In 2008, Hurricane Dolly hit the Texas Gulf Coast in an area called the Rio Grande Valley. A third of the Rio Grande Valley’s population lives below the federal poverty level, and close to 30% of the region’s residents do not have health insurance. The Rio Grande Valley is populated with immigrants who work insecure jobs in grocery, fast food, retail, and domestic work, typically for meager wages. Many of the individuals and families in Rio Grande Valley struggle with housing insecurity.
When disasters like Hurricane Dolly strike a community like the Rio Grande Valley, it has devastating impacts.

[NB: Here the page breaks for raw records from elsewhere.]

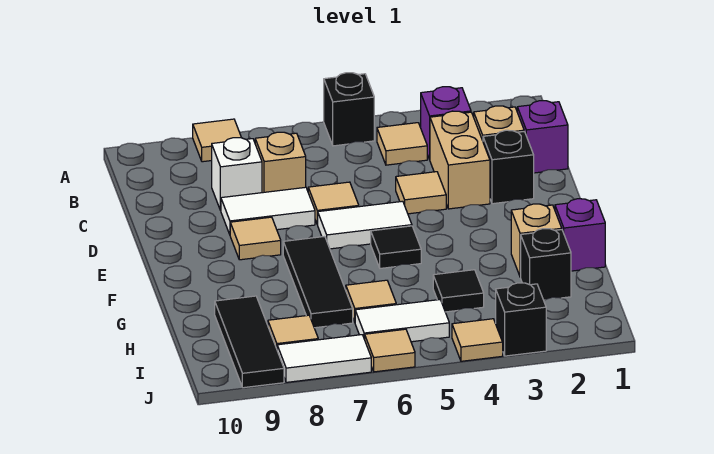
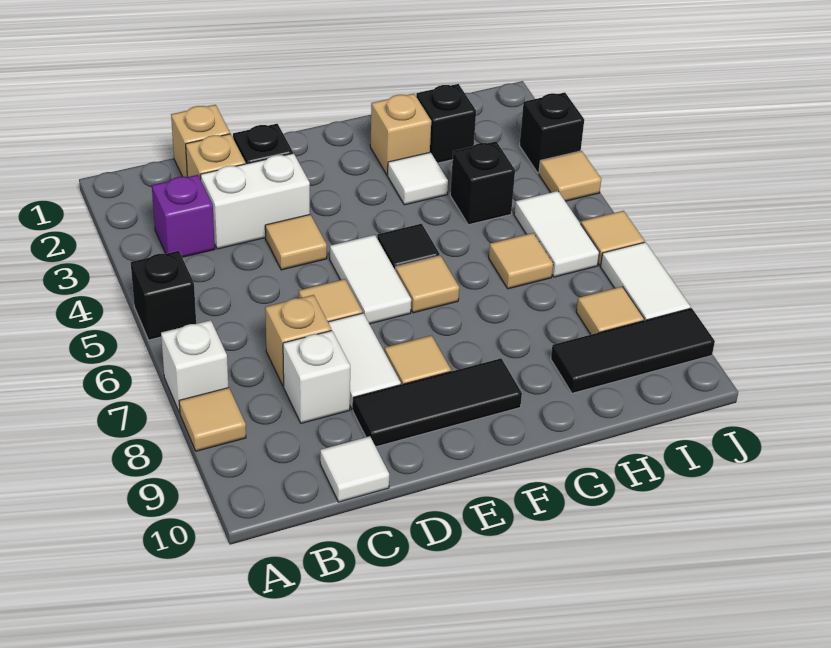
none -> white brick A7 level 1
tan tile B4 level 1 -> tan tile F6 level 1
purple brick C1 level 1 -> tan brick C1 level 1
tan brick C3:D3 level 1 -> white brick C3:D3 level 1
none -> white tile C10 level 1
black tile F7:H7 level 1 -> black tile D9:F9 level 1
purple brick G1 level 1 -> none
none -> white tile G3 level 1
black tile H4 level 1 -> black brick H4 level 1

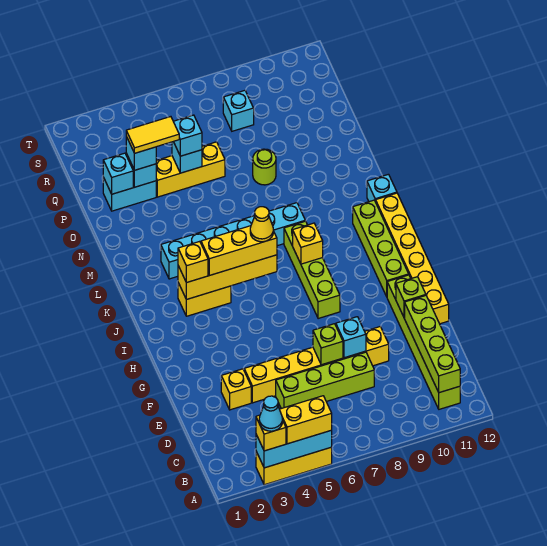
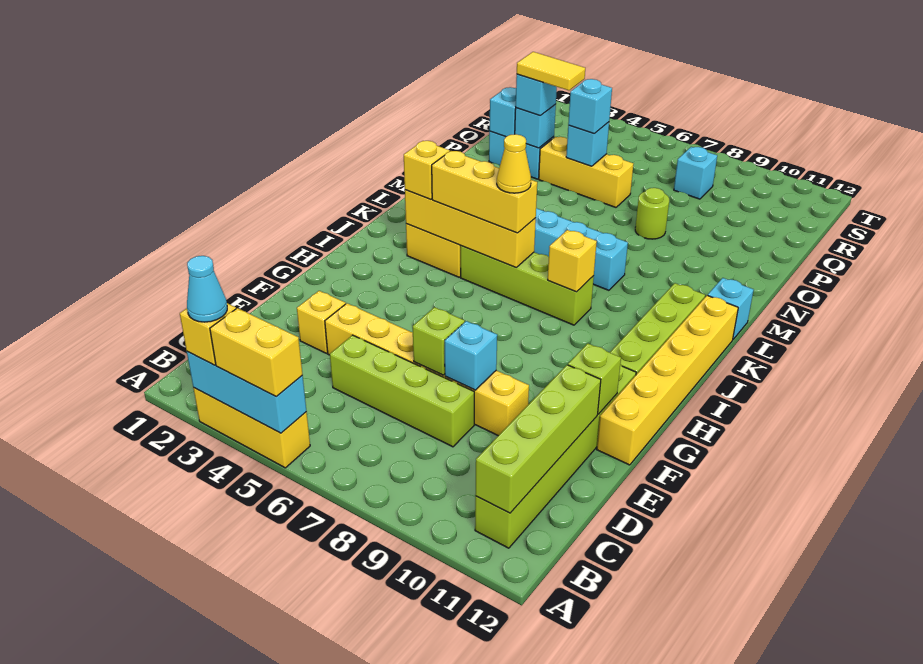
lime brick H8:K8 level 1 -> lime brick J5:J8 level 1

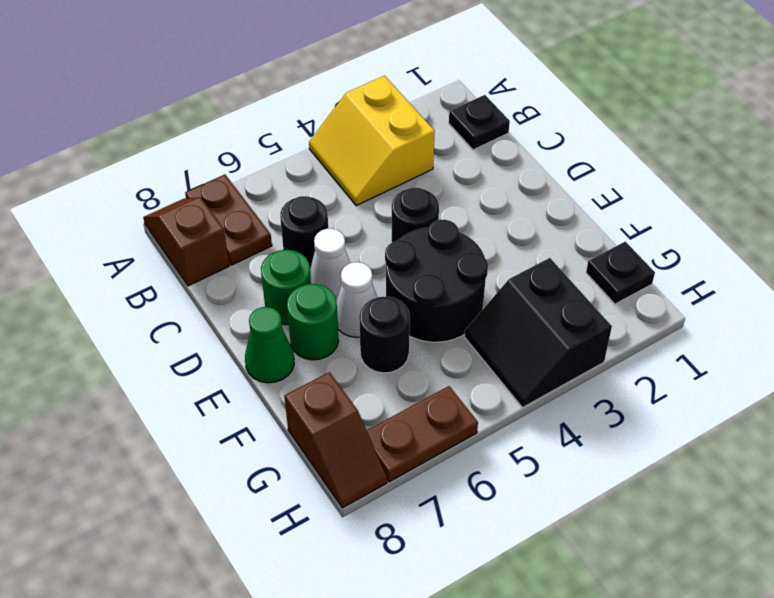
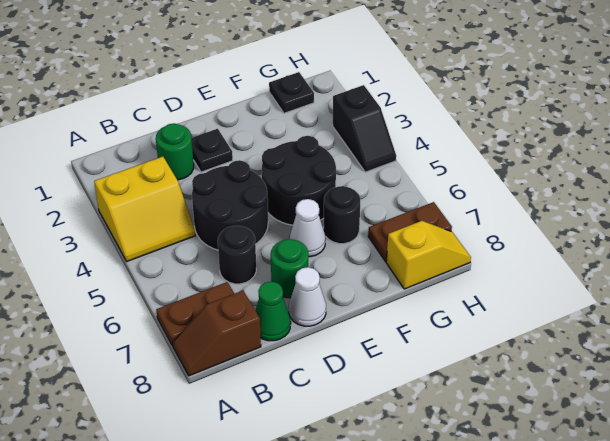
black plate B1 level 1 -> black plate D2 level 1
black round brick D4 level 1 -> black round brick C4:D5 level 1
white cone D6 level 1 -> white cone D8 level 1
green round brick E7 level 1 -> green round brick C2 level 1
green cone E8 level 1 -> green cone C8 level 1
black slope G3:H4 level 1 top 3 -> black slope H3:H4 level 1 top 3
brown slope G8:H8 level 1 top G -> yellow slope G8:H8 level 1 top G
brown plate H6:H7 level 1 -> brown plate G7:H7 level 1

The hurricane caused $1.35 billion in damages resulting in over 38,000 families applying for FEMA assistance, over half of which were denied because their homes before the disaster were deemed in “substandard condition.” Households that were already most in need of assistance before the storm were least able to access it when they need it most.
The Lower Rio Grande Rapid Recovery Re-Housing Program (RAPIDO), in collaboration with the Community Development Corporation of Brownsville, community organizations, and a design firm, offered a solution grounded in the needs and ideas of the people it intends to support. RAPIDO is a model of rapidly rebuilding temporary to permanent homes after a disaster. Within weeks of a disaster, the program provides a 400-square-foot core housing unit to a family’s property. Families work with local contractors to customize the structure and add additional rooms to meet their needs. This is all at the same price as a temporary FEMA trailer.
Impact on frontline communities
RAPIDO responds to long-term disaster recovery using a bottom-up, community-based approach centered on the families it intends to support. Families can recover faster and with the agency.
The RAPIDO model also recognizes that “pre-recovery” activities must start before a disaster. They developed guidelines with a diverse set of stakeholders to ensure varied and high-quality home designs, trained a local labor force, and built teams knowledgeable in outreach, case management, eligibility requirements, and the design and construction process to support local jurisdictions and assist families in navigating the recovery process.
RAPIDO also provides affected families the opportunity to work with a designer on their homes.
Presenting choices instead of a disposable or standard model home reestablishes a sense of control and agency during a period that often leaves families feeling helpless. In practice, these choices result in a home that better meets each family’s needs builds stronger neighborhood attachment, and increased neighborhood stability and resilience.